By then, the lines in the national vegetable wars were clearly drawn. In 1988, Dan Quayle hoisted Michael Dukakis on the end of a Belgian endive, claiming that the former Massachusetts governor was an out-of-touch vegetable elitist. (Not only was Dukakis telling Iowa farmers to grow an obscure and leafy green, he was also subtly suggesting that foreign vegetables were better than domestic ones.) President Obama took yet more Republican heat in the summer of 2007 for suggesting that farmers in Iowa might have checked out the price of arugula. Arugula! They're still reeling from that one over at Fox and Friends, where the word arugula is code for "violent Nazi-style total world dominion."

There's a long, illustrious pedigree to the political food smear.
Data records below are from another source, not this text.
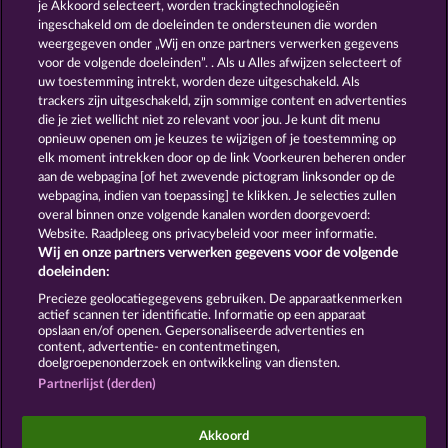
13.5
WHOW shall not participate in consumer
je Akkoord selecteert, worden trackingtechnologieën
dispute resolution proceedings before a consumer
ingeschakeld om de doeleinden te ondersteunen die worden
arbitration board, and shall not be obligated to do
weergegeven onder „Wij en onze partners verwerken gegevens
so (§ 36 VSBG).
voor de volgende doeleinden”. . Als u Alles afwijzen selecteert of
uw toestemming intrekt, worden deze uitgeschakeld. Als
Stand: Juni 2026 | WHOW Games GmbH | HRB
trackers zijn uitgeschakeld, zijn sommige content en advertenties
126 959 Amtsgericht Hamburg
die je ziet wellicht niet zo relevant voor jou. Je kunt dit menu
opnieuw openen om je keuzes te wijzigen of je toestemming op
elk moment intrekken door op de link Voorkeuren beheren onder
Algemene voorwaarden
Privacyverklaring
aan de webpagina [of het zwevende pictogram linksonder op de
webpagina, indien van toepassing] te klikken. Je selecties zullen
Colofon
Bedrijf
FAQ
overal binnen onze volgende kanalen worden doorgevoerd:
Website. Raadpleeg ons privacybeleid voor meer informatie.
Wij en onze partners verwerken gegevens voor de volgende
Partnerprogramma
Facebook
doeleinden:
Terugbetalingsverzoek indienen
Precieze geolocatiegegevens gebruiken. De apparaatkenmerken
actief scannen ter identificatie. Informatie op een apparaat
opslaan en/of openen. Gepersonaliseerde advertenties en
content, advertentie- en contentmetingen,
doelgroepenonderzoek en ontwikkeling van diensten.
Partnerlijst (derden)
Sociale casino games zijn enkel bedoeld voor
entertainment en hebben absoluut geen enkele
Akkoord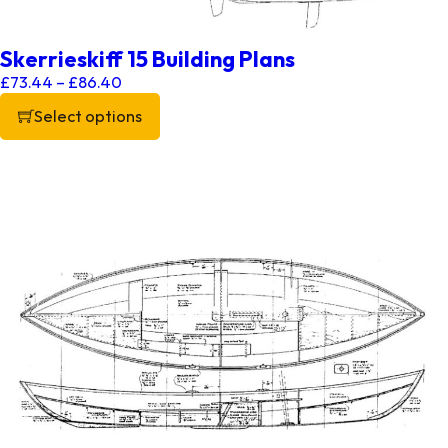
Skerrieskiff 15 Building Plans
Price range: £73.44 through £86.40
£
73.44
–
£
86.40
Select options
This product has multiple variants. The options may be chos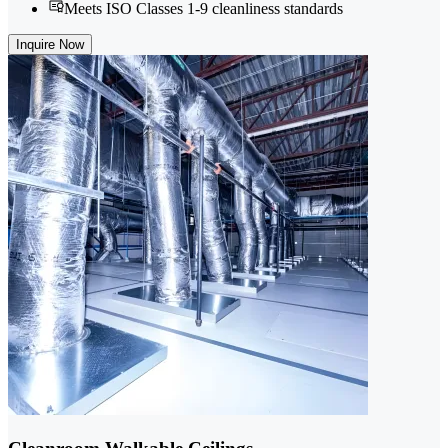
Meets ISO Classes 1-9 cleanliness standards
Inquire Now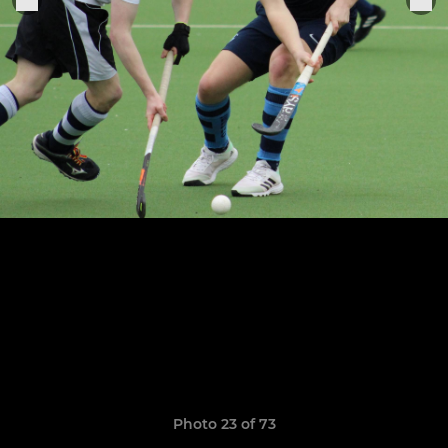
Photo 23 of 73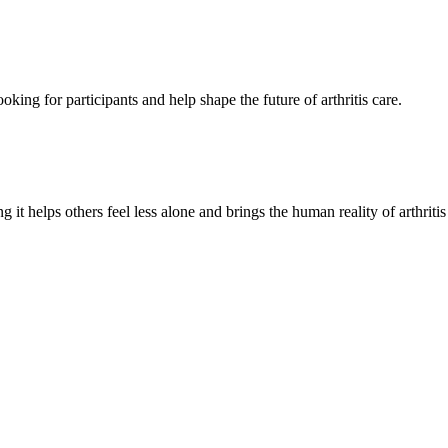
oking for participants and help shape the future of arthritis care.
g it helps others feel less alone and brings the human reality of arthriti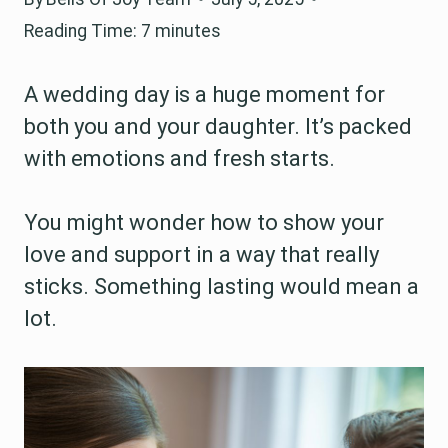
Reading Time:
7
minutes
A wedding day is a huge moment for
both you and your daughter. It’s packed
with emotions and fresh starts.
You might wonder how to show your
love and support in a way that really
sticks. Something lasting would mean a
lot.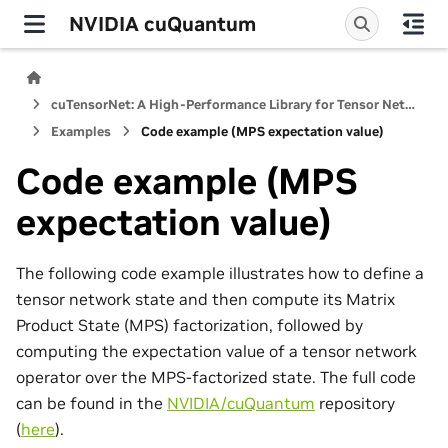
NVIDIA cuQuantum
cuTensorNet: A High-Performance Library for Tensor Network Computations
Examples
Code example (MPS expectation value)
Code example (MPS
expectation value)
The following code example illustrates how to define a
tensor network state and then compute its Matrix
Product State (MPS) factorization, followed by
computing the expectation value of a tensor network
operator over the MPS-factorized state. The full code
can be found in the
NVIDIA/cuQuantum
repository
(
here
).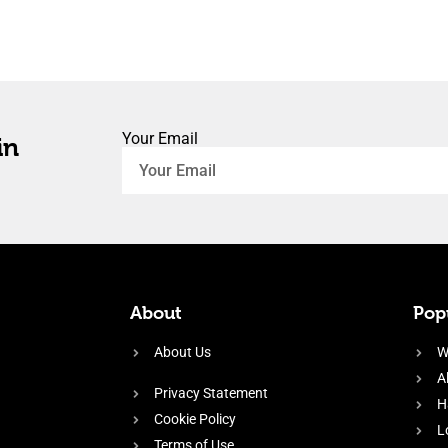
Your Email
in
About
Popu
About Us
W
A
Privacy Statement
H
Cookie Policy
L
Terms of Use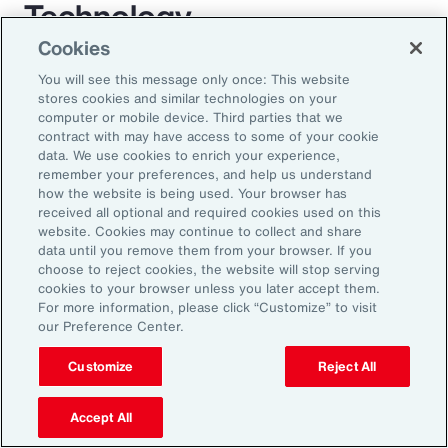
Technology
Cookies
For decades, employee benefit technology has
You will see this message only once: This website
largely only been applied to benefit enrollment
stores cookies and similar technologies on your
computer or mobile device. Third parties that we
and communications. As a result, the
contract with may have access to some of your cookie
employee experience has become a box-
data. We use cookies to enrich your experience,
remember your preferences, and help us understand
ticking exercise. AI has the power to enrich
how the website is being used. Your browser has
this experience through scalable automation. It
received all optional and required cookies used on this
website. Cookies may continue to collect and share
will transform employees’ expectations while
data until you remove them from your browser. If you
allowing organizations to mass-customize
choose to reject cookies, the website will stop serving
cookies to your browser unless you later accept them.
specific help and guidance on complex benefit
For more information, please click “Customize” to visit
issues. AI largely removes the need for
our Preference Center.
expensive administration help desks and
Customize
Reject All
creates an immersive experience for
employees. Chatbots will be replaced by a
Accept All
fully interactive AI assistant that will interact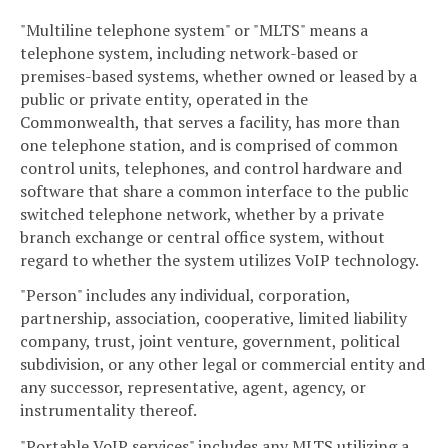
"Multiline telephone system" or "MLTS" means a
telephone system, including network-based or
premises-based systems, whether owned or leased by a
public or private entity, operated in the
Commonwealth, that serves a facility, has more than
one telephone station, and is comprised of common
control units, telephones, and control hardware and
software that share a common interface to the public
switched telephone network, whether by a private
branch exchange or central office system, without
regard to whether the system utilizes VoIP technology.
"Person" includes any individual, corporation,
partnership, association, cooperative, limited liability
company, trust, joint venture, government, political
subdivision, or any other legal or commercial entity and
any successor, representative, agent, agency, or
instrumentality thereof.
"Portable VoIP services" includes any MLTS utilizing a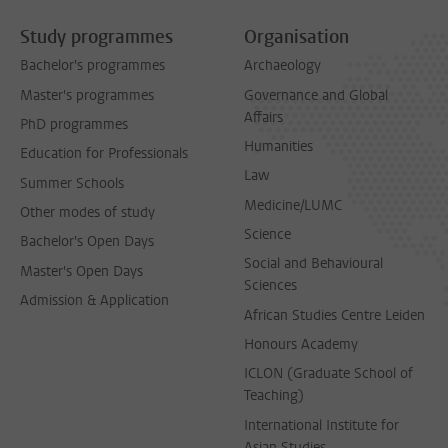
Study programmes
Organisation
Bachelor's programmes
Archaeology
Master's programmes
Governance and Global
Affairs
PhD programmes
Humanities
Education for Professionals
Law
Summer Schools
Medicine/LUMC
Other modes of study
Science
Bachelor's Open Days
Social and Behavioural
Master's Open Days
Sciences
Admission & Application
African Studies Centre Leiden
Honours Academy
ICLON (Graduate School of
Teaching)
International Institute for
Asian Studies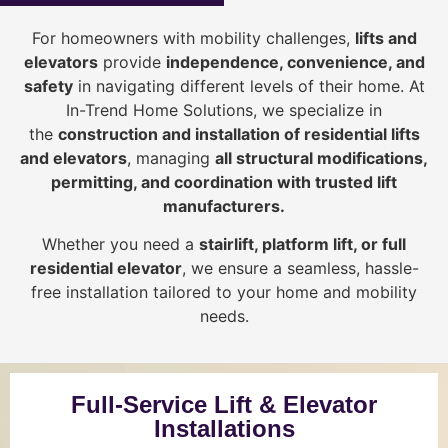
For homeowners with mobility challenges,
lifts and
elevators
provide
i
ndependence, convenience, and
safety
in navigating different levels of their home. At
In-Trend Home Solutions, we specialize in
the
construction and installation of residential lifts
and elevators
, managing
all structural modifications,
permitting, and coordination with trusted lift
manufacturers
.
Whether you need a
stairlift, platform lift, or full
residential elevator
, we ensure a seamless, hassle-
free installation tailored to your home and mobility
needs.
Full-Service Lift & Elevator
Installations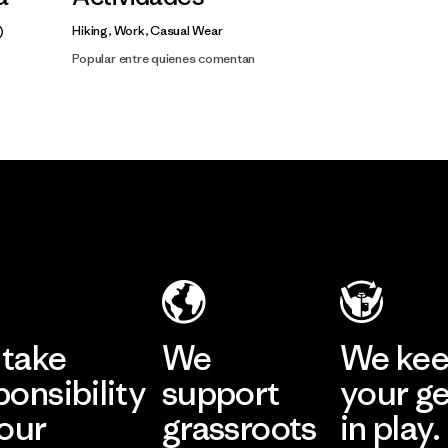
Hiking, Work, Casual Wear
Popular entre quienes comentan
take
We
We ke
ponsibility
support
your g
 our
grassroots
in play.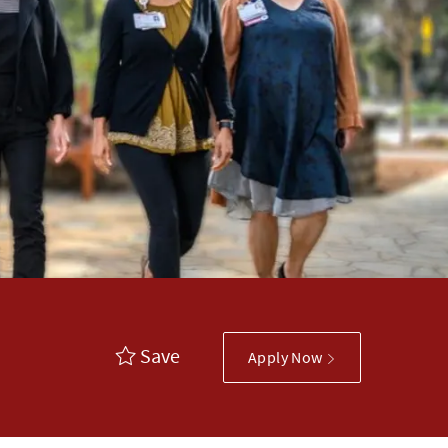
Save
Apply Now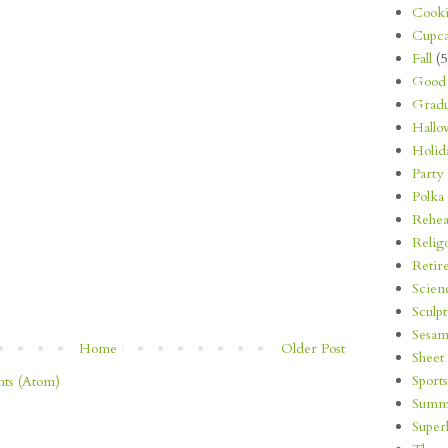
Cooki
Cupca
Fall
(5
Good 
Gradu
Hallo
Holid
Party
Polka
Rehea
Relig
Retir
Scien
Sculp
Sesam
Home
Older Post
Sheet
Sports
ts (Atom)
Summ
Super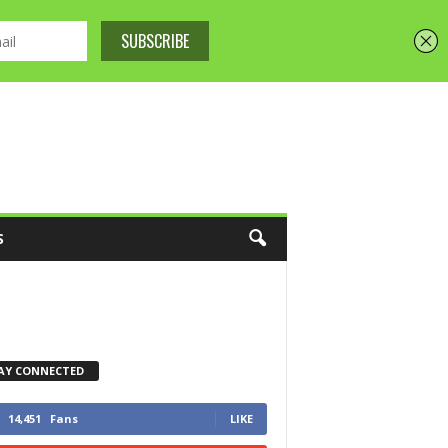
S
AY CONNECTED
14,451
Fans
LIKE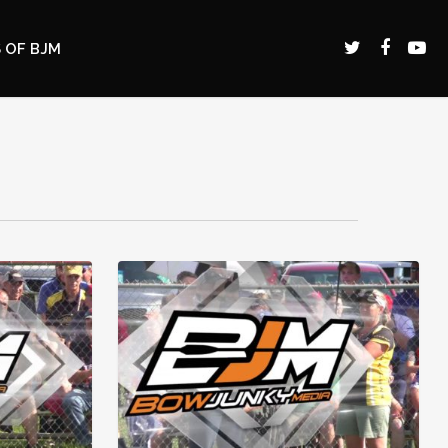
 OF BJM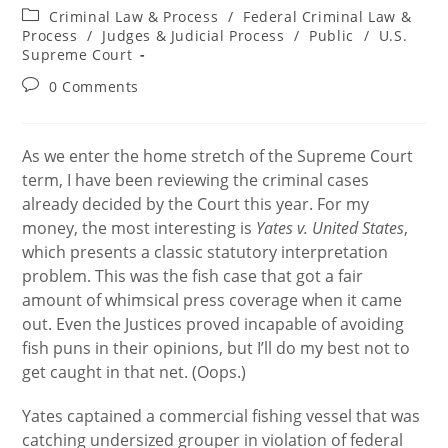
author:
published:
Post
Criminal Law & Process
/
Federal Criminal Law &
category:
Process
/
Judges & Judicial Process
/
Public
/
U.S.
Supreme Court
Post
0 Comments
comments:
As we enter the home stretch of the Supreme Court
term, I have been reviewing the criminal cases
already decided by the Court this year. For my
money, the most interesting is
Yates v. United States
,
which presents a classic statutory interpretation
problem. This was the fish case that got a fair
amount of whimsical press coverage when it came
out. Even the Justices proved incapable of avoiding
fish puns in their opinions, but I’ll do my best not to
get caught in that net. (Oops.)
Yates captained a commercial fishing vessel that was
catching undersized grouper in violation of federal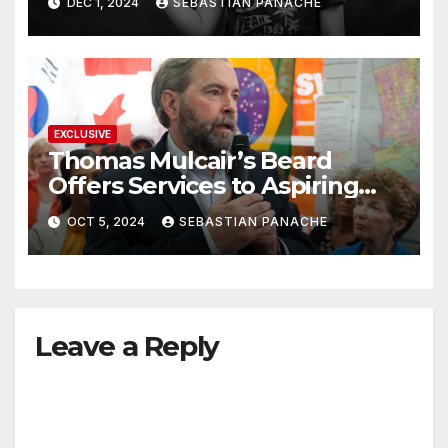
DEC 1, 2024
SEBASTIAN PANACHE
EXCLUSIVE
Thomas Mulcair’s Beard
Offers Services to Aspiring
Trudeau Challengers
OCT 5, 2024
SEBASTIAN PANACHE
Leave a Reply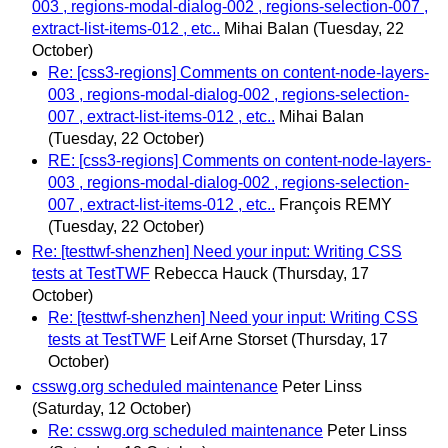
003 , regions-modal-dialog-002 , regions-selection-007 ,
extract-list-items-012 , etc..
Mihai Balan
(Tuesday, 22
October)
Re: [css3-regions] Comments on content-node-layers-
003 , regions-modal-dialog-002 , regions-selection-
007 , extract-list-items-012 , etc..
Mihai Balan
(Tuesday, 22 October)
RE: [css3-regions] Comments on content-node-layers-
003 , regions-modal-dialog-002 , regions-selection-
007 , extract-list-items-012 , etc..
François REMY
(Tuesday, 22 October)
Re: [testtwf-shenzhen] Need your input: Writing CSS
tests at TestTWF
Rebecca Hauck
(Thursday, 17
October)
Re: [testtwf-shenzhen] Need your input: Writing CSS
tests at TestTWF
Leif Arne Storset
(Thursday, 17
October)
csswg.org scheduled maintenance
Peter Linss
(Saturday, 12 October)
Re: csswg.org scheduled maintenance
Peter Linss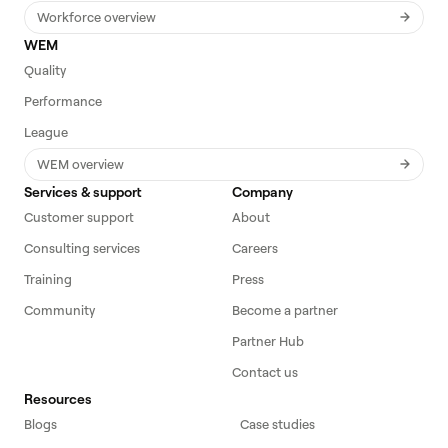
Workforce overview
WEM
Quality
Performance
League
WEM overview
Services & support
Company
Customer support
About
Consulting services
Careers
Training
Press
Community
Become a partner
Partner Hub
Contact us
Resources
Blogs
Case studies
Consider this classic 2004 attack ad, describing Howard Dean as a "tax-hiking, government-expanding, latte-drinking, sushi-eating, Volvo-driving, New York Times-reading, body-piercing, Hollywood-loving, left-wing freak show."

To be sure, a goodly amount of the conservative complaints about healthy food are thinly veiled slurs on women in general and Michelle Obama in particular. Last week, Sarah Palin lectured Laura Ingraham on the first lady's socialist plot to promote healthy eating: "Take her anti-obesity thing that she is on. She is on this kick, right. What she is telling us is she cannot trust parents to make decisions for their own children, for their own families in what we should eat." And when Rush Limbaugh goes after Michelle Obama for the same reasons, he doesn't even bother to hide the fact that he hates her for being a woman (note his classy references to her wardrobe and to "Michelle My Butt") as much as for her love of vegetables ("Gotta eat healthy stuff, gotta eat the garbage that she grows in the garden, nothing but fruits and vegetables").

Come to think of it, the very word "nanny state"—so frequently linked to GOP anti-vegetablist rhetoric—suggests that, much like George H.W. Bush, what most Republicans are really trying to work through with all this veggie fear-mongering, is their issues with their mothers.

Look, you're not going to get me to say a single nice word about green vegetables. I think maybe Gertrude Stein said it best when she reminded us that "a vegetable garden in the beginning looks so promising and then after all little by little it grows nothing but vegetables, nothing, nothing but vegetables." But if you really believe that the president plans to initiate a new world order by way of healthy field greens, it's also possible that you're a little bananas.